Going back to the 1950s, as Hobie Alter and Gordon “Grubby” Clark began to perfect their initial surfboard foam it was Walker that provided them with the most consistent competition. Devising his own formulas and techniques for blowing foam, Walker was able to go toe to toe with Clark Foam, providing blanks and servicing surfboard shapers, including Hap Jacobs in Hermosa Beach, with materials.

To say competing with Clark Foam was a challenge would be an understatement. Clark was notorious for not selling to anyone that bought foam from somebody else, especially Walker, and by 1973, Walker was forced to walk away from his business because of dwindling sales.

Eventually, Walker found his way back into the surfboard blank business, starting Walker Foam back up in 1990. Proving that most things in this world come out in the wash, on Dec. 7, 2005, Clark abruptly shuttered the Clark Foam factory in Orange County.

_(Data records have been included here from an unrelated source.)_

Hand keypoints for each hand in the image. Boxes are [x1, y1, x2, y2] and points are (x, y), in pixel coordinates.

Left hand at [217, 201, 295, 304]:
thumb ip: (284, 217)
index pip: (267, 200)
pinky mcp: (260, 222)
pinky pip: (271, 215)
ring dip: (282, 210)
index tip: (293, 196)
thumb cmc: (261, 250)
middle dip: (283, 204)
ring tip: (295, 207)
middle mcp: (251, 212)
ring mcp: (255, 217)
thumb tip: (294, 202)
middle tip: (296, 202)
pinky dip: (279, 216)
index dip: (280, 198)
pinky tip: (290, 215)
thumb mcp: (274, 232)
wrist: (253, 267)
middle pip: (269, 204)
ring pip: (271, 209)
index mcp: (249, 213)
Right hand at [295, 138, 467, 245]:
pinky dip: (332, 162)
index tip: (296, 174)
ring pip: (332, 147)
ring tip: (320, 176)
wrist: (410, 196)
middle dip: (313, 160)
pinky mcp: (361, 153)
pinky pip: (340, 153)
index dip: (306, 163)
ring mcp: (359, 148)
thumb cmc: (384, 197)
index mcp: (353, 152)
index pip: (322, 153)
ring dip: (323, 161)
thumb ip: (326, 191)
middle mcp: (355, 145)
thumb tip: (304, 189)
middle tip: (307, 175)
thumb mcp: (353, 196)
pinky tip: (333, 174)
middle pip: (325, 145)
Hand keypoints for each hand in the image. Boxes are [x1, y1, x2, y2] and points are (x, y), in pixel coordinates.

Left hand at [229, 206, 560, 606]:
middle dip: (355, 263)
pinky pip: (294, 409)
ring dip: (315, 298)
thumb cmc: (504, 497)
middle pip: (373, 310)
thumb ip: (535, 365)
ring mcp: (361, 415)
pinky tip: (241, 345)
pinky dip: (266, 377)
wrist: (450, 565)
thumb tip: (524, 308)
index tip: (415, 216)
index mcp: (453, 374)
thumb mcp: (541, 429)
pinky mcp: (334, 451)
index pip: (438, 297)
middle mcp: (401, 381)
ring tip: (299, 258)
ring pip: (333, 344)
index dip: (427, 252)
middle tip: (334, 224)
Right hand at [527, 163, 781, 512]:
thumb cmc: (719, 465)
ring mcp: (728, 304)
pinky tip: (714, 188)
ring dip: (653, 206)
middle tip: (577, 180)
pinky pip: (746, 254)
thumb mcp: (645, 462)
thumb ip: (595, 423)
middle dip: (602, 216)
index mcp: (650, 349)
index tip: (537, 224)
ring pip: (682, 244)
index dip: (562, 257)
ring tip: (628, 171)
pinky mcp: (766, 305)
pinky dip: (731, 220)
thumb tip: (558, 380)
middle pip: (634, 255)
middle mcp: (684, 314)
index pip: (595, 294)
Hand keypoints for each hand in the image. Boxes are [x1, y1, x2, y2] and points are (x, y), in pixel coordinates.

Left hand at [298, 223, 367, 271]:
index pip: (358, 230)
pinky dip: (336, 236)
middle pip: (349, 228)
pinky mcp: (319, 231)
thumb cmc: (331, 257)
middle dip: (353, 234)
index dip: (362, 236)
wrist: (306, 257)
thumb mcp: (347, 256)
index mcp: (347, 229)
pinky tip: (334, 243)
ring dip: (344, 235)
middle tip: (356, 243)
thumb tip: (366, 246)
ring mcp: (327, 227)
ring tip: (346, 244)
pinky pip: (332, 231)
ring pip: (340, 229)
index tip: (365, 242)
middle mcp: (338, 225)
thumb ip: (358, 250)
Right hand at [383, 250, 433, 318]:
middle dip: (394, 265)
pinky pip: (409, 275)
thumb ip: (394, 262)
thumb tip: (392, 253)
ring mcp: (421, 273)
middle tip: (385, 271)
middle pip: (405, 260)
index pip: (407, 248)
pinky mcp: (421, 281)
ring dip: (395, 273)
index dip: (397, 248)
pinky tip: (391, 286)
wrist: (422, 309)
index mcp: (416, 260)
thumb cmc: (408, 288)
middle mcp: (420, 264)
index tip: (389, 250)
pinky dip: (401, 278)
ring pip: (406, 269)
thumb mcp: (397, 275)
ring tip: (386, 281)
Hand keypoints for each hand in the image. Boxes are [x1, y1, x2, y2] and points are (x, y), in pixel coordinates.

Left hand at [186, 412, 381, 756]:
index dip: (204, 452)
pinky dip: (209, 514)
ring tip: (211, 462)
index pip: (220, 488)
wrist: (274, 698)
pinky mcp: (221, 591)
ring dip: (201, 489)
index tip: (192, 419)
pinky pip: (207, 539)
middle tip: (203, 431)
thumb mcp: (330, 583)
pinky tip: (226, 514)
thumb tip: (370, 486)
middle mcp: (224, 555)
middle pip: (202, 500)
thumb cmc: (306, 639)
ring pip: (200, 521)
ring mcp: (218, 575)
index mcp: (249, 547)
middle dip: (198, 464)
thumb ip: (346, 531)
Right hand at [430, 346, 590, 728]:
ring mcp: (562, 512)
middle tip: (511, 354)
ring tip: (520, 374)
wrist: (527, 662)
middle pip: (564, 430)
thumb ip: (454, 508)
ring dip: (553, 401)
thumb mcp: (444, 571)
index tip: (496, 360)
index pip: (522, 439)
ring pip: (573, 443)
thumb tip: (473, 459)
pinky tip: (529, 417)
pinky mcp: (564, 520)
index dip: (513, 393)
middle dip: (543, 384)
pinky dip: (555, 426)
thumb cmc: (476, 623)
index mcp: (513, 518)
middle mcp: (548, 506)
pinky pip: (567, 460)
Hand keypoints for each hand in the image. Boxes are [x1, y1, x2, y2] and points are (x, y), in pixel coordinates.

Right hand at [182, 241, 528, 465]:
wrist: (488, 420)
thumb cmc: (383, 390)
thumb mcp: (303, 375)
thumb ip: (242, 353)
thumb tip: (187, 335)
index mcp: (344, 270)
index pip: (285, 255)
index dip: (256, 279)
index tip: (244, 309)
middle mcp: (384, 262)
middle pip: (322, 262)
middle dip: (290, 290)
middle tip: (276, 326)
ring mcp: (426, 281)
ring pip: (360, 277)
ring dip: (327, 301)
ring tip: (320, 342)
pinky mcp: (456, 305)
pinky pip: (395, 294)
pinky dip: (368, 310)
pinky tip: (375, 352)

This should have been a huge windfall for Walker Foam, but the business wasn’t set up to handle the over-night demand for blanks that emerged in the wake of Clark’s closure.

“I could sell thousands of blanks right now if we had them,” Walker told the L.A. Times in December 2005. “It’s surreal.”

“Before long they were rockin’ and rollin’ in orders and even though it was impossible to keep up, it was a much better situation to be in than not having any orders at all,” recalled Corky Carroll in a column for the Orange County Register. “Since then, things have levelled off and Harold Walker has had a nice run as a leading surfboard foam producer. One of the true ‘survivors’ of the industry.”

Unfortunately, Walker was unable to hang on and ended up permanently closing his factory in Wilmington in 2007.

Walker was inducted into the Surfboard Builders Hall of Fame in Huntington Beach in October 2018. He will be greatly missed.